Por outro lado ainda, teremos a comida mais cara porque as alterações climáticas vão continuar a entregar instabilidade permanente a quem produz alimentos, o que pode resultar cada vez com mais frequência em perdas totais ou parciais de colheitas, em mais pragas e doenças e, pior que tudo, em secas prolongadas ou em chuvas e frio fora do tempo. Tudo junto, resulta num cocktail de incerteza permanente, em que a palavra de ordem será, cada vez mais, a ‘volatilidade’ e, consequentemente, a imprevisibilidade de colheitas e de preços.

MESMO COM A EVOLUÇÃO DAS TÉCNICAS AGRÍCOLAS NÃO SERÁ POSSÍVEL PRODUZIR MAIS E MAIS BARATO?

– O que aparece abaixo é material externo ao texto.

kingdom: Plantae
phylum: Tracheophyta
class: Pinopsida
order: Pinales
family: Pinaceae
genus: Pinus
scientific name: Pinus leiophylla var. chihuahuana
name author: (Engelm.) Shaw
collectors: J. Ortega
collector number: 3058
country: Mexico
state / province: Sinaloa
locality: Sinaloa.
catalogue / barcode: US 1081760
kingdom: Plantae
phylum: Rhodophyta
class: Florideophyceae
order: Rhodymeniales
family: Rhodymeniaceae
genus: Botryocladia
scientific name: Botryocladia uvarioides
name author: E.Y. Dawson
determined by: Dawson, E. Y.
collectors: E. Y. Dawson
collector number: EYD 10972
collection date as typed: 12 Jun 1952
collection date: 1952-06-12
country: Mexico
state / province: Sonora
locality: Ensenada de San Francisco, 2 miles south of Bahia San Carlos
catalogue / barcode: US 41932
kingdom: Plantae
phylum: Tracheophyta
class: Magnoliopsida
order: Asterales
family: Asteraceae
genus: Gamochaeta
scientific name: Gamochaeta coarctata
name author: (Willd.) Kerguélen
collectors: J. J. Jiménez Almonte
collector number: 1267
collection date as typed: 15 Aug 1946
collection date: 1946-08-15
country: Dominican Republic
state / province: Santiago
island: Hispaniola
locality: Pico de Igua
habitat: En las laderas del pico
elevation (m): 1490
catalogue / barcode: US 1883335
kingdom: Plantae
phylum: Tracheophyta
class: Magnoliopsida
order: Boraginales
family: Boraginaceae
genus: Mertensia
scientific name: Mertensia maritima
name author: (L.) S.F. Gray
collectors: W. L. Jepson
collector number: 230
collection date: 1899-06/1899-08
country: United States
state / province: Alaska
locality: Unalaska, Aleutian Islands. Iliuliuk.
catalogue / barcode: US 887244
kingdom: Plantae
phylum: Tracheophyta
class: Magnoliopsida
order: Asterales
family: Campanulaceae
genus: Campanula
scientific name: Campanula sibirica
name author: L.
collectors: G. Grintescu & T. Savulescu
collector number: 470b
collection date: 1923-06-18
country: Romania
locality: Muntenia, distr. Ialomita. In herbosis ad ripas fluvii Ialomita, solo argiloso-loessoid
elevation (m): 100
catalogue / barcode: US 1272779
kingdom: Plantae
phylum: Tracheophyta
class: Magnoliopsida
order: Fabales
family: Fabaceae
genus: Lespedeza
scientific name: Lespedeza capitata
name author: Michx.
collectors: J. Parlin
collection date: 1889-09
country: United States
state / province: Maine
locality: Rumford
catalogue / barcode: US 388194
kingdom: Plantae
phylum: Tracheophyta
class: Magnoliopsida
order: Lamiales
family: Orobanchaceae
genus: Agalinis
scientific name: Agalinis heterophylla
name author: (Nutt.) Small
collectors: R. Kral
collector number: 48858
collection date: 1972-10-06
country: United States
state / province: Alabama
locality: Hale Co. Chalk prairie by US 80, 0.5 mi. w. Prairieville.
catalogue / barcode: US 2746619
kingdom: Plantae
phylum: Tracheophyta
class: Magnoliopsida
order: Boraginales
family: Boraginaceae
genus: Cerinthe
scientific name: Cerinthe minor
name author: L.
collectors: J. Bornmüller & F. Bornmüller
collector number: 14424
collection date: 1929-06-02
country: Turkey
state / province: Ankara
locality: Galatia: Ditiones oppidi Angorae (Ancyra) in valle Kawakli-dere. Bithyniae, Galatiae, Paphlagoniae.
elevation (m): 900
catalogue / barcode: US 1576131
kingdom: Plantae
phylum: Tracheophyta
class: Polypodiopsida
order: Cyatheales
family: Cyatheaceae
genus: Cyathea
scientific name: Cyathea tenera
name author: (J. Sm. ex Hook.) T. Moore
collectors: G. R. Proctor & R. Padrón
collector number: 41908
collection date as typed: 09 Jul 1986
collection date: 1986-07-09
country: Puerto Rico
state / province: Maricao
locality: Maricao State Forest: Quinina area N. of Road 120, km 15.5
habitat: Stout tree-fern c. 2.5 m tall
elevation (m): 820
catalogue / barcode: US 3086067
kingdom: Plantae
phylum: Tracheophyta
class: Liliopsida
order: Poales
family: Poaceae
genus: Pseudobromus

Admitindo que, de um dia para o outro, a Comissão Europeia autorizasse a utilização em massa de culturas de plantas geneticamente modificadas, mais robustas e mais produtivas – cenário muitíssimo pouco provável, até pela pressão crescente das organizações ambientalistas -, não seria de imediato que os efeitos da quantidade iriam pesar no prato da balança dos custos dos alimentos. É que mesmo que a tecnologia evoluísse no sentido da modificação genética em grandes culturas, essa inovação também tem o seu custo e levaria algum tempo até se diluir de forma a embaratecer todo o processo produtivo. Quando muito, poderia era daí resultar uma gama de alimentos mais resistentes ao stresse hídrico ou ao excesso de calor, mas as necessidades de importações de quantidades suficientes para toda a população europeia iriam manter-se, com todos os custos logísticos associados.

A APOSTA NA AGRICULTURA BIOLÓGICA PODE SER UMA ALTERNATIVA?

Continua a ser uma alternativa. Mas é uma espécie de nicho (em Portugal representa pouco mais de 8% da superfície agrícola utilizada, na União Europeia cerca de 9%), com preços tendencialmente mais altos que os da agricultura não biológica. É verdade que até meados do século passado era a base de sustentação de muitas famílias que não tinham acesso ao supermercado, sobretudo das zonas mais rurais do país, mas o recurso crescente a fertilizantes, pesticidas e demais produtos fitofármacos (fungicidas, herbicidas e inseticidas), acabou por se difundir e revelar-se como uma forma mais rápida e eficaz para obter colheitas abundantes.

É que, a agricultura biológica, embora esteja livre de químicos, é muito menos produtiva que a ‘convencional’, pois está mais exposta a pragas e doenças. E como as produções são em baixa escala, os alimentos acabam por chegar mais caros às prateleiras dos supermercados, o que os torna menos acessíveis para a maioria dos consumidores.

Atualmente, a União Europeia quer voltar a apostar mais na agricultura orgânica, como ficou bem patente na nova Política Agrícola Comum; mas acabou de ficar demonstrado – pela guerra – que, perante escassez de matérias-primas básicas, as preocupações ambientais são subtil e inevitavelmente postas de lado, porque o que interessa verdadeiramente é não deixar faltar comida na mesa das famílias europeias, custe o que custar.